Give back exactly the stretch of data below from the line holding "matkajat. Retkedel tutvume" through the line holding "bir ihtiyaç olmadığını", both ends included, and leave the remaining lines out.
-------------------------
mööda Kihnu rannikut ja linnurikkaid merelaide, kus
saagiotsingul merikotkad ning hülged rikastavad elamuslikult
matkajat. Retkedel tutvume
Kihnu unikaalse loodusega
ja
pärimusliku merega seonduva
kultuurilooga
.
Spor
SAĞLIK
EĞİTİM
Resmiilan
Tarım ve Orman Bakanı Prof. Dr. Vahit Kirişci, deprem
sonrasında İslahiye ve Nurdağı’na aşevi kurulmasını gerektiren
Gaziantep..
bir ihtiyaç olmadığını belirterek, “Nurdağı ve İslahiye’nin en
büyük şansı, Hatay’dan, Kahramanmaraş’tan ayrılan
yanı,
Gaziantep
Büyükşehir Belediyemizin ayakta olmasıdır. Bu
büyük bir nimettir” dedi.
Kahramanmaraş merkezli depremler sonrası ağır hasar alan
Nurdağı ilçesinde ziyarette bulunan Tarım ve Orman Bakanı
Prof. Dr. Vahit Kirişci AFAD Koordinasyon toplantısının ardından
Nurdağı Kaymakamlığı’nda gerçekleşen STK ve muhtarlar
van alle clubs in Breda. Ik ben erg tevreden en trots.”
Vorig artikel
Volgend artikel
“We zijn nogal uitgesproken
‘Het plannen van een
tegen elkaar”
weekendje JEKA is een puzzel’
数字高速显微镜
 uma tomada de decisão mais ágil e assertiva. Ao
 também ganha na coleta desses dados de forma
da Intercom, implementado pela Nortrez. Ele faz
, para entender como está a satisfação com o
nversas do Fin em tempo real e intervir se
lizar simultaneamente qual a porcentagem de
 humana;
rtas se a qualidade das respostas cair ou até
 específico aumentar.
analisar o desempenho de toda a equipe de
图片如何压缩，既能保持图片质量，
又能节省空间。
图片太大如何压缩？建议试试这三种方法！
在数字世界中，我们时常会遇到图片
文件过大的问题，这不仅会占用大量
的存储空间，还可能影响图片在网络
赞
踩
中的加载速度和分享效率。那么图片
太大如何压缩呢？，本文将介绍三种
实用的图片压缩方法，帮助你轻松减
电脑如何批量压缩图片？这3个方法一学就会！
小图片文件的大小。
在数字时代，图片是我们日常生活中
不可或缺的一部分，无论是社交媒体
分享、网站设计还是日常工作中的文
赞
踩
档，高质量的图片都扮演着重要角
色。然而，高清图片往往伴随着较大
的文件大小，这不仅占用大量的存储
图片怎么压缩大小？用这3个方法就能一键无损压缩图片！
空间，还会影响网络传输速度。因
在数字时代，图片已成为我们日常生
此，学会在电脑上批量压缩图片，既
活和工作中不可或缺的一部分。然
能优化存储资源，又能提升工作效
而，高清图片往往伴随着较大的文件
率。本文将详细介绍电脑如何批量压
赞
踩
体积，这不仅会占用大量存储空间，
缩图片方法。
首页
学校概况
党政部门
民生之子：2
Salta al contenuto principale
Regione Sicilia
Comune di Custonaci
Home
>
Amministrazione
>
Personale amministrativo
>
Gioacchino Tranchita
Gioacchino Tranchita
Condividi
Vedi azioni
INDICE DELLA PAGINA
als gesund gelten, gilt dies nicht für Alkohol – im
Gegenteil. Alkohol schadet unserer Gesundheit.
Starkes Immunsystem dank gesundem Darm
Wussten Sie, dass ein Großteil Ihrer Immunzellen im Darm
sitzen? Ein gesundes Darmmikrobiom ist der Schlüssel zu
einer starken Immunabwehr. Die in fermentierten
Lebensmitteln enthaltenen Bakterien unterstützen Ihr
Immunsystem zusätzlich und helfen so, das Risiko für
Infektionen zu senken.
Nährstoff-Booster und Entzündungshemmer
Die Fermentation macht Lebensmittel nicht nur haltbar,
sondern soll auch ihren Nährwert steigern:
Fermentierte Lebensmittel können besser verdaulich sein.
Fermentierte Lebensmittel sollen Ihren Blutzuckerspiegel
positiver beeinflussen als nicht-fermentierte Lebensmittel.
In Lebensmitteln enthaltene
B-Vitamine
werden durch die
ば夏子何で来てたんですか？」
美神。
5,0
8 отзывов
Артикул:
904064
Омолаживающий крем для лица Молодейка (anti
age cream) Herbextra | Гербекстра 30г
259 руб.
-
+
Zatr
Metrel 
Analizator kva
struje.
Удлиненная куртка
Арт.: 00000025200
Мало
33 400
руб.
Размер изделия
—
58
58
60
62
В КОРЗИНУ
-------------------------
Solution to this task:
matkajat. Retkedel tutvume
Kihnu unikaalse loodusega
ja
pärimusliku merega seonduva
kultuurilooga
.
Spor
SAĞLIK
EĞİTİM
Resmiilan
Tarım ve Orman Bakanı Prof. Dr. Vahit Kirişci, deprem
sonrasında İslahiye ve Nurdağı’na aşevi kurulmasını gerektiren
Gaziantep..
bir ihtiyaç olmadığını belirterek, “Nurdağı ve İslahiye’nin en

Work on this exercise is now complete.